### Document extract
* * * * * * * * *

Richard II focuses on the ideas of Kingship by Shakespeare. He discusses selfishness and flattering by making use of rich language. This communicates the perils that must be avoided by the king to make certain his status as a king. Throughout the play, Richard keeps on escaping from his responsibilities that a king must perform. He presented himself ineffective and cruel. He lacked leadership and progression. Shakespeare compares Richard and Bolingbroke to accentuate wise judgment linked with the definition of a successful king (Goodman et al, 2012). Egoism
With the onset of the play, Shakespeare portrays Richard as ineffective and abortive. The first scene of Act I gives an idea about the Richard's egoism and selfishness at the time of the duel. His level of cruelty proves deadly to him. He does not respect anyone but praises himself. No one is as respectable and honorable in his eyes except his own self. Another incidence proves him to be egoistic when he does not confess to have guilt in the murder of Woodstock. Injustice
He considers himself above the law. Justice is completely denied in his rule, and the subjects find nowhere to go in the quest of justice. Character of Richard presents a personality which commands justice, but no rule applies on the king himself. He fails to figure out his role as a King of England and live up to the expectations of his subjects. This cannot be termed as negligence. Richard's concept of kingship prevents him to curb his subjects' rights and justice. A wise and a kind king uses his own discretion to impart law and maintains equality among his subjects. Richard does not show this quality.

* * * * * * * * *

### Given material
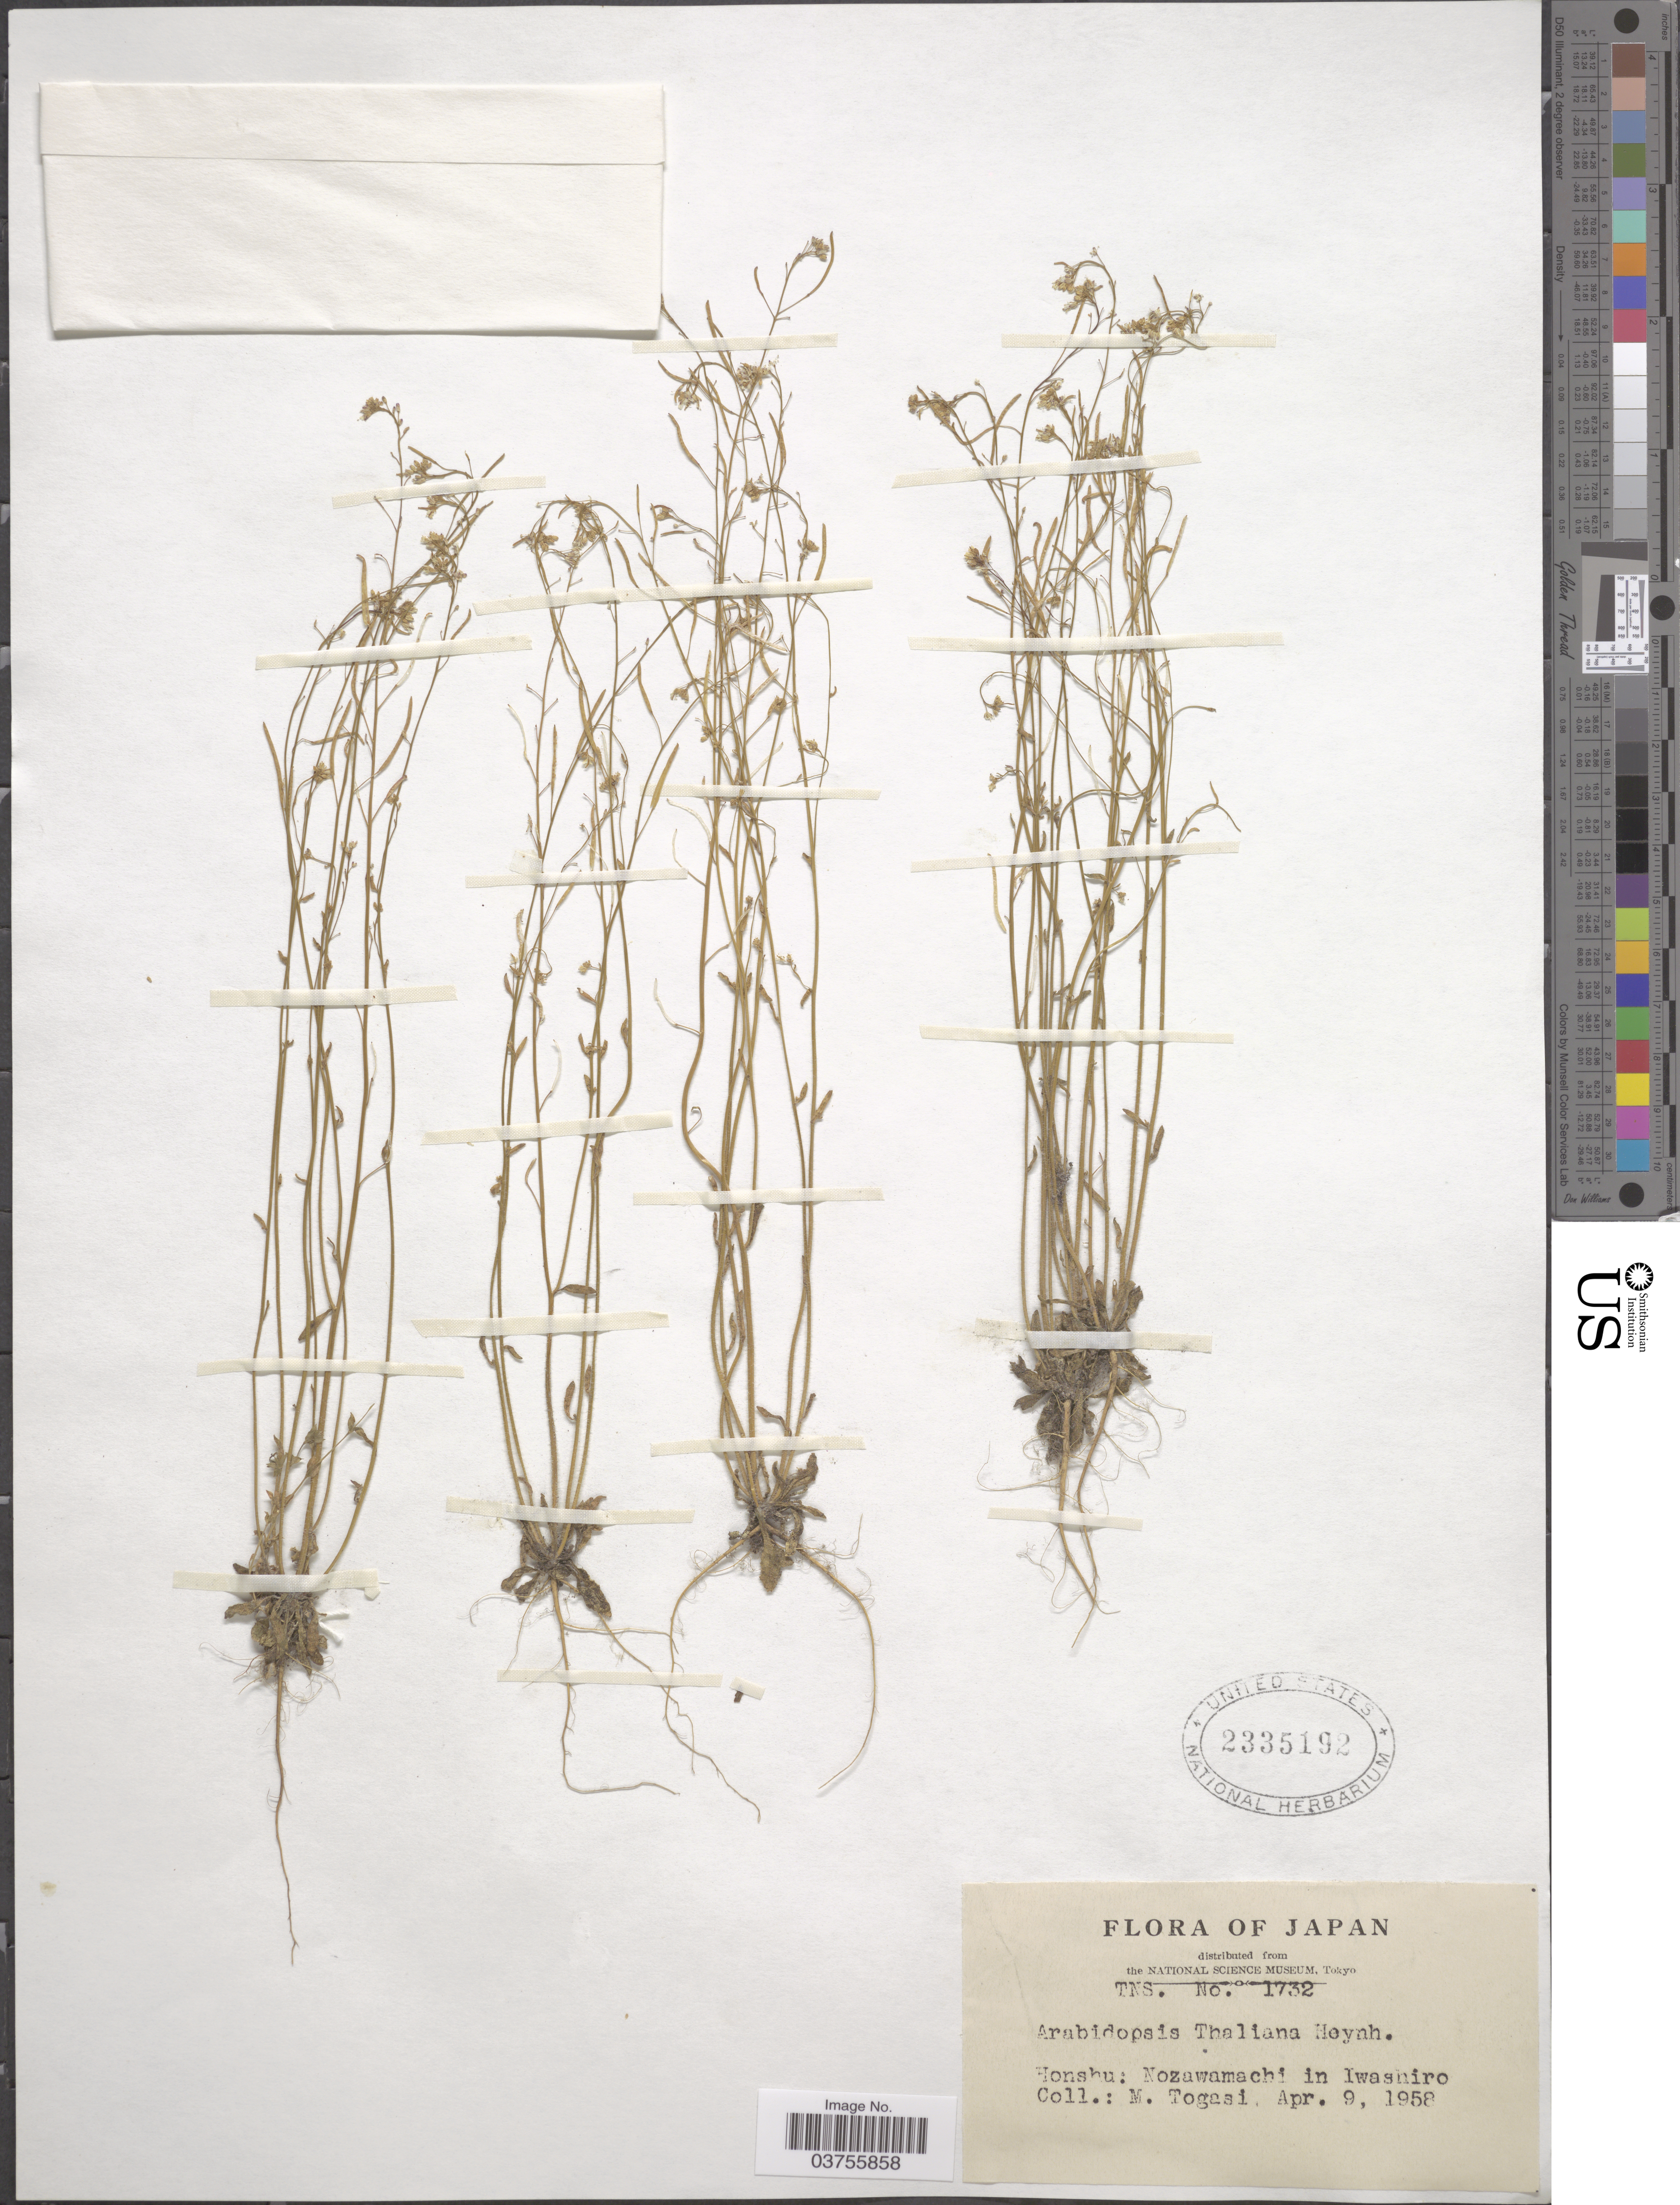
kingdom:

* * * * * * * * *

### Problem to solve
Continue the essay on kingship in Shakespeare's Richard II, starting after its final sentence.

### Answer for the task
Henry Bolingbroke is a Richard's cousin. Lack of justice, egoism and vanity in Richard's rule make Richard tyrant and dictator. He loses his respect and as well as receives threats of losing the throne too. The potential threat he faces by his cousin Bolingbroke who was banished from the country.
He returns to home and gains popularity among Richards' kingdom. Furthermore, Bolingbroke claims to be the King of England. Being the son of John of Gaunt, he considers himself the lawful heir of the throne. He collects his supporters to overthrow Richard. The nobles are already depressed and dejected by the injustice of Richard. They secretly helped Bolingbroke to come to England and made plans to remove Richard II form the power.
When Richard comes back from the war of Ireland, Bolingbroke demands his captured land. With this, he also claims the power from Richard and calls himself Henry IV. He sent Richard to prison somewhere in the castle of Pomfret where he is murdered by one of the man of King Henry.
Bolingbroke is honest in claiming his thrown from Richard II. He has a motto that if someone can fight the rights, there is no need of discussion (Spaltro, 2005).
The disposition scene in the play is the one in which King Richard ...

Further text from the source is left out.